GIVEN ENTRIES:
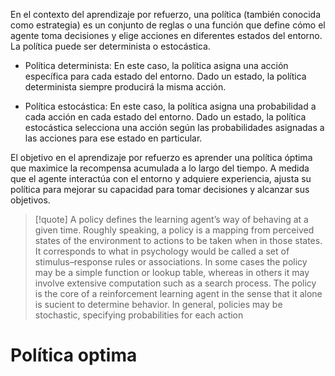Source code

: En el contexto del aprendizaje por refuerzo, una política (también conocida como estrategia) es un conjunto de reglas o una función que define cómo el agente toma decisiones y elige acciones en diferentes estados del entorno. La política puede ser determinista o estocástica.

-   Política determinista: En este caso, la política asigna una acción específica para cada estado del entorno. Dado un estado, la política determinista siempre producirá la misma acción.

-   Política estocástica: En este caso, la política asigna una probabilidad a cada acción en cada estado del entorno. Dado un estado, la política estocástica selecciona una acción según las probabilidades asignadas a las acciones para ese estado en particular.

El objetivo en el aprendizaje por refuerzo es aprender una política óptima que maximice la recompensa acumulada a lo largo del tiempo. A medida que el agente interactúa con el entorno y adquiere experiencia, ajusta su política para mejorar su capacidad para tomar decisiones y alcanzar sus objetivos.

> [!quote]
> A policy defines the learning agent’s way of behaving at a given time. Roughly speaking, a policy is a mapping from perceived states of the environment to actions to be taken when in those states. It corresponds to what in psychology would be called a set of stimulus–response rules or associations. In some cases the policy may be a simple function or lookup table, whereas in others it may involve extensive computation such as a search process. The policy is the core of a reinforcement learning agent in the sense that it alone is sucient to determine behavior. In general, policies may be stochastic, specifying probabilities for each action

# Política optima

TRY IT: Taking the entries above, write out exactly the lines starting with the line containing "determinista o estocástica." and going on through the line containing "estado en particular.", both included, and nothing else.

RESPONSE AREA:
: En el contexto del aprendizaje por refuerzo, una política (también conocida como estrategia) es un conjunto de reglas o una función que define cómo el agente toma decisiones y elige acciones en diferentes estados del entorno. La política puede ser determinista o estocástica.

-   Política determinista: En este caso, la política asigna una acción específica para cada estado del entorno. Dado un estado, la política determinista siempre producirá la misma acción.

-   Política estocástica: En este caso, la política asigna una probabilidad a cada acción en cada estado del entorno. Dado un estado, la política estocástica selecciona una acción según las probabilidades asignadas a las acciones para ese estado en particular.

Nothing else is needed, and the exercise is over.